A distant prospect six months ago: F1 teams up with Snapchat to tap millennials
Plans outlined earlier this year by Formula 1's new owner Liberty Media to embrace digital technology and appeal to a younger demographic developed further today as a global partnership was unveiled with Snapchat, the photo and video messaging app.
The deal marks Formula 1’s first commercial collaboration with a major digital and mobile-first platform, and will officially kick off this Sunday, with exclusive content from the British Grand Prix at Silverstone through Snapchat’s 'Our Stories'.
Our Stories - one of three types of content on Snapchat’s Discover platform - are compilations of videos and pictures submitted from users at events and locations around the world, which are then curated by teams of editors and producers at Snapchat.
The partnership will continue at the Formula 1 races this season in Singapore, Japan, USA, Mexico, Brazil and Abu Dhabi.
Ironically at last year's Japanese Grand Prix, prominent British driver Lewis Hamilton was widely criticised throughout the sport for using Snapchat in a pre-race press conference.
Frank Arthofer, Formula 1's head of digital and new business, who joined from the Boston Consulting Group in late May, said today: "Right from the start, we have said we want to work with partners to bring fans closer to the amazing show that is Formula 1, an incredible mix of technology and individual talent - and Snap fits that bill.
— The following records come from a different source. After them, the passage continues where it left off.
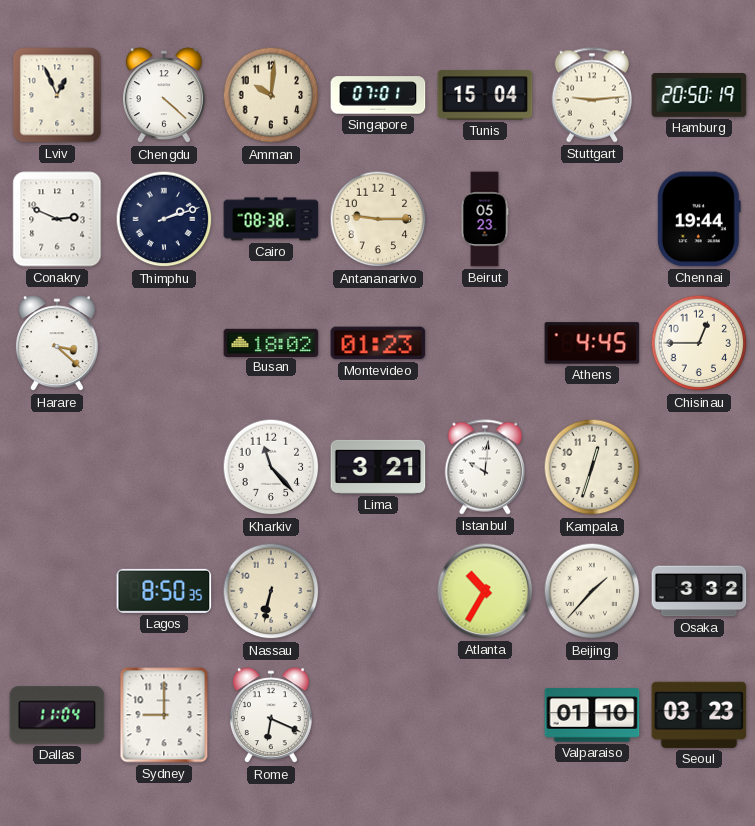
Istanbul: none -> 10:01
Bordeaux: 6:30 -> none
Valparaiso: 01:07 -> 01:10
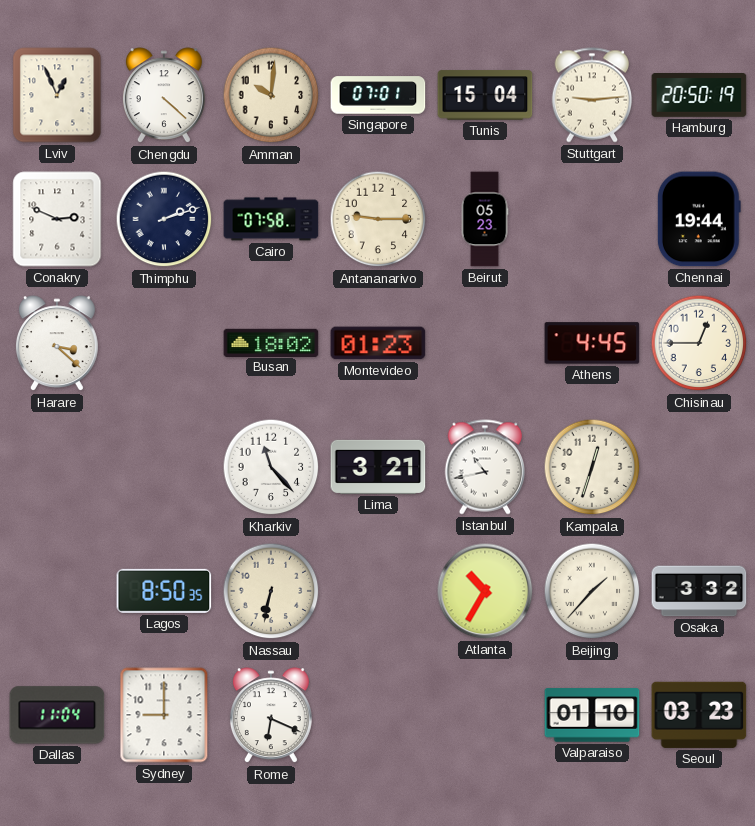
Cairo: 08:38 -> 07:58
Istanbul: 10:01 -> 10:43
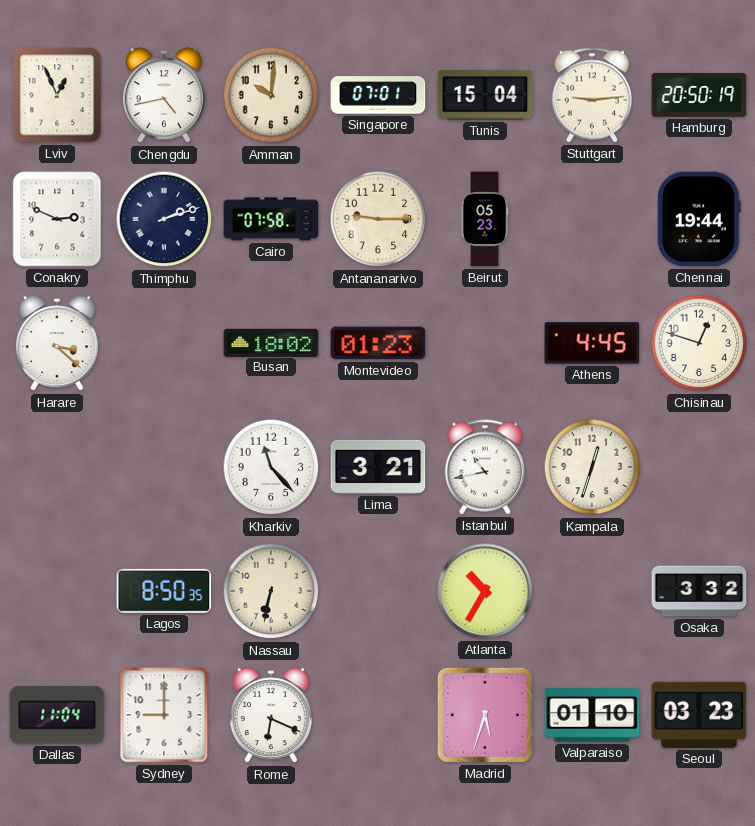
Chengdu: 4:22 -> 4:43
Chisinau: 12:45 -> 12:48
Beijing: 1:37 -> none
Madrid: none -> 5:33
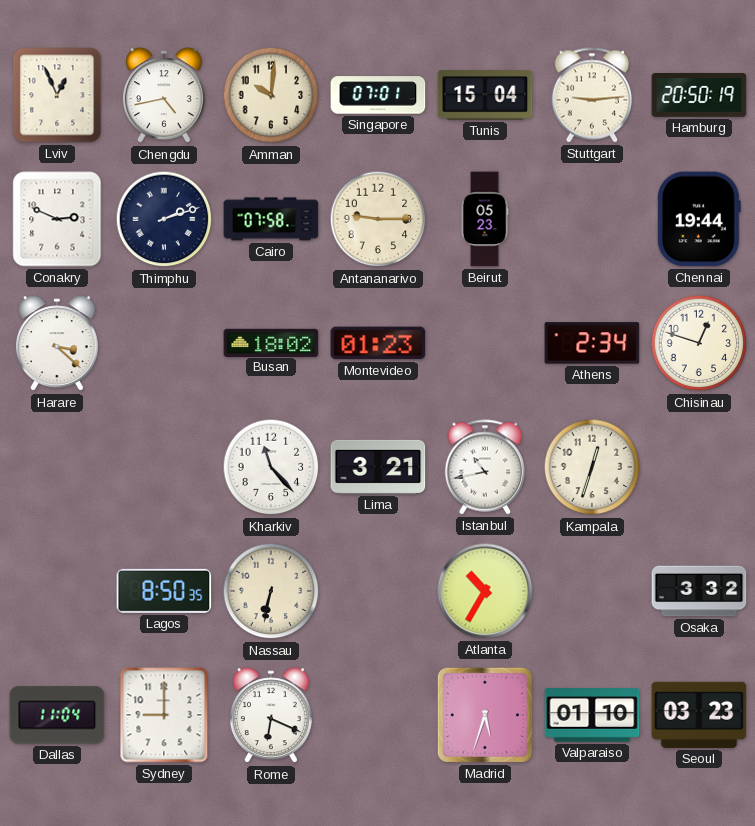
Athens: 4:45 -> 2:34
"We need to continue to bring new fans to the sport - by reaching out to them on social media platforms with behind the scenes, fun and engaging content. Snap’s platform is one of the most popular among ‘millennials,’ a sector we are particularly keen on attracting, as it represents the future of our sport."
Ben Schwerin, vice-president of partnerships for Snap Inc. added: "We want to work with the most iconic sporting organisations in the world, that are beloved by our global community of passionate and highly engaged fans - and working with Formula 1 has been at the top of our wish list for a long time.
"Our goal is simple - we want to make being a fan more fun no matter where you are and Snapchat offers unique and creative ways to experience it with their closest friends. We are honoured to be the first platform they are partnering with, and are excited to start offer their teams, partners and advertisers an opportunity to reach millions of Snapchatters around the globe."
Since completing its $8-billion takeover of Formula 1 in January, Liberty Media has been quick to take steps to revamp the sport, with an over-the-top platform, likely to be a combination of a subscription and free-to-view service, in the pipeline.
While erstwhile promoter Bernie Ecclestone was widely credited for turning the sport into a multi-billion-dollar business, which still attracts huge television audiences, high-profile car manufacturers and sponsors and countries eager to stage grands prix, he was increasingly regarded as out of touch, at a time when Formula 1 has to compete for attention with other sports and entertainment products.
Chase Carey, now chairman and chief executive of Formula 1, wants grands prix to evolve into week-long festivals, with complementary entertainment, to attract new fans, and his vision could be detected in yesterday's 'F1 Live London' event at the city's Trafalgar Square, which featured live music and demonstrations by the drivers, albeit with three-times world champion Hamilton a notable absentee, ahead of this weekend's British Grand Prix.
The future of the Silverstone race is in doubt after the British Racing Drivers' Club, which owns the circuit, this week invoked a break clause in its hosting contract, meaning that it it can pull out after the 2019 event if it is unable to agree a more financially attractive deal with Liberty.
The situation, together with yesterday's event, has renewed talk of the grand prix moving to a street circuit in London.
The city's mayor Sadiq Khan told BBC London Sport: "If F1 want to speak to me I am keen to listen. My ambition is for London to carry on being the sporting capital of the world. There are some hurdles to overcome, but I am certainly interested in the future in having F1 in London."
Silverstone hosted the first British Grand Prix in 1950, and has been the permanent home of the event since 1987, but it has become a financial burden for the BRDC, which lost £2.8 million ($3.6 million) in 2015 and £4.8 million in 2016.